Strategisches, kundenorientiertes Personalmarketing

Die vorher beschriebenen Rahmenbedingungen sowie die Entscheidung das Arbeitgeberimage zu verbessern und die Arbeitgebermarkenbekanntheit zu erhöhen, lösen einen intensiven Change Prozess aus. Voraussetzung dafür ist eine klare Unternehmensstrategie.

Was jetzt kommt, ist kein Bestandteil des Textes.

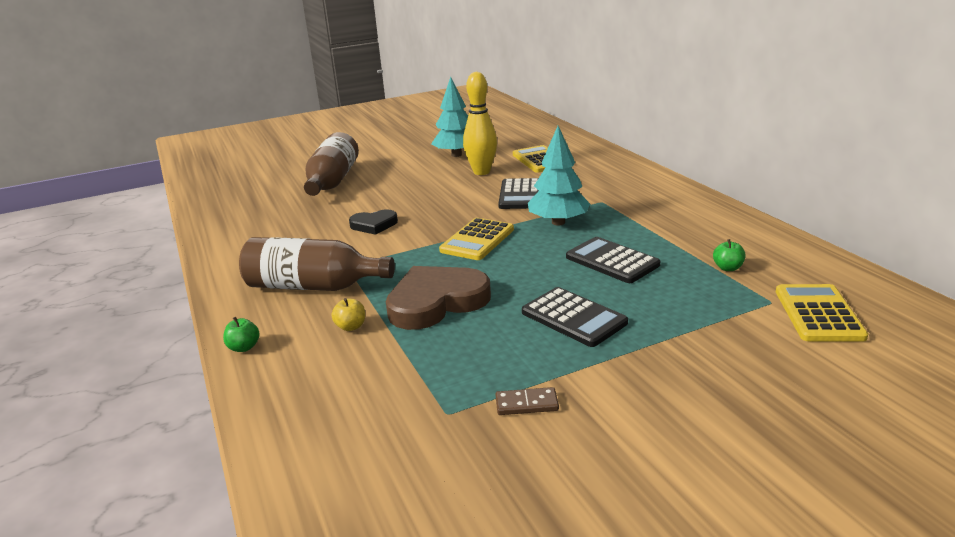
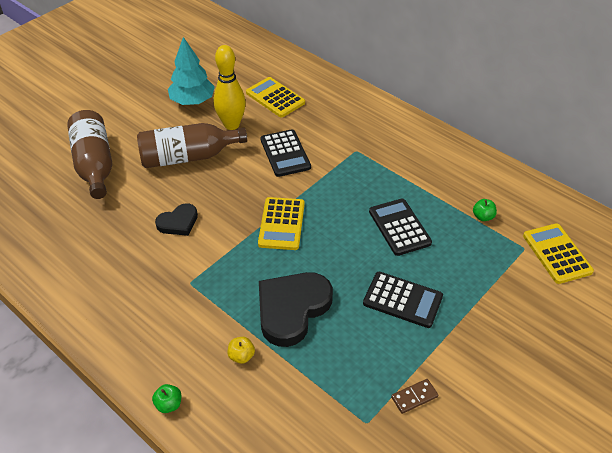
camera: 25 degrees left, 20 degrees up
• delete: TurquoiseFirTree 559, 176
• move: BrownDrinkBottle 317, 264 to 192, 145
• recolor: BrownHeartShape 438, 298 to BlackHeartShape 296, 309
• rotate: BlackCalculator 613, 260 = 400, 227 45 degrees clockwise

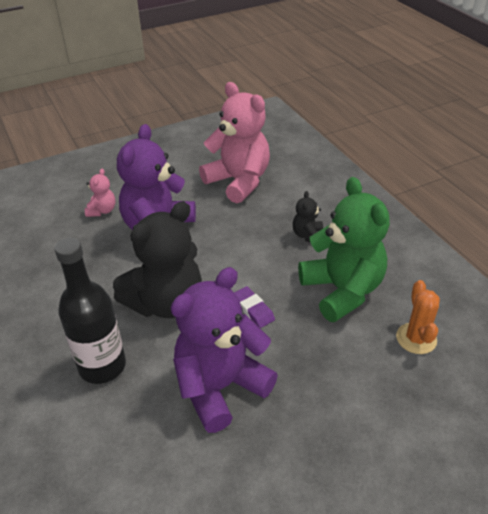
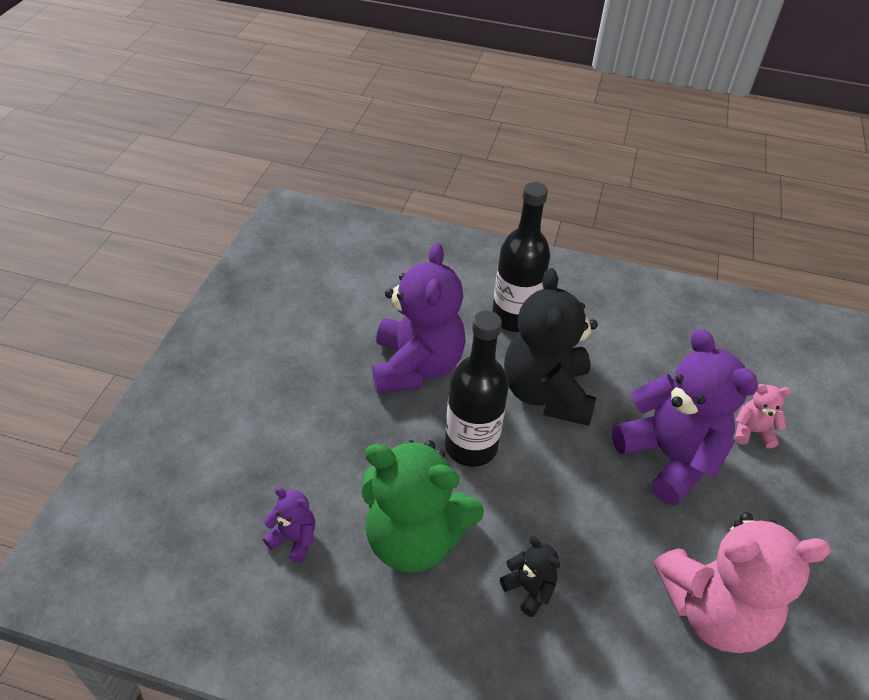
camera: 130 degrees right, 5 degrees up
• replace: RoyalPurpleGumEraser 254, 307 to BlackDrinkBottle 477, 389
• replace: OrangeColouredCactus 418, 317 to RoyalPurpleStuffedBear 289, 525
• rotate: RosePinkStuffedBear 100, 192 = 763, 416 135 degrees clockwise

Als elementarer Schritt, der sowohl die interne als auch die externe Personalarbeit aufwertet, ist die Verpflichtung des Vorstands oder der Geschäftsführung die Arbeitgeberattraktivität als strategisches Ziel zu sehen und damit Maßnahmen einzuleiten, die dieses Ziel nachhaltig und langfristig unterstützen. Damit gehört der reine Personalverwalter oder „Bewerbungsentgegennehmer“ endgültig der Vergangenheit an. Der Schritt zu einem kompetenten HR-Berater oder richtiger zum ‚Talent Scout’ ist damit getan. Als Konsequenz ergibt sich die Zielsetzung und langfristige Ausrichtung der Maßnahmen des Employer Branding und Personalmarketing.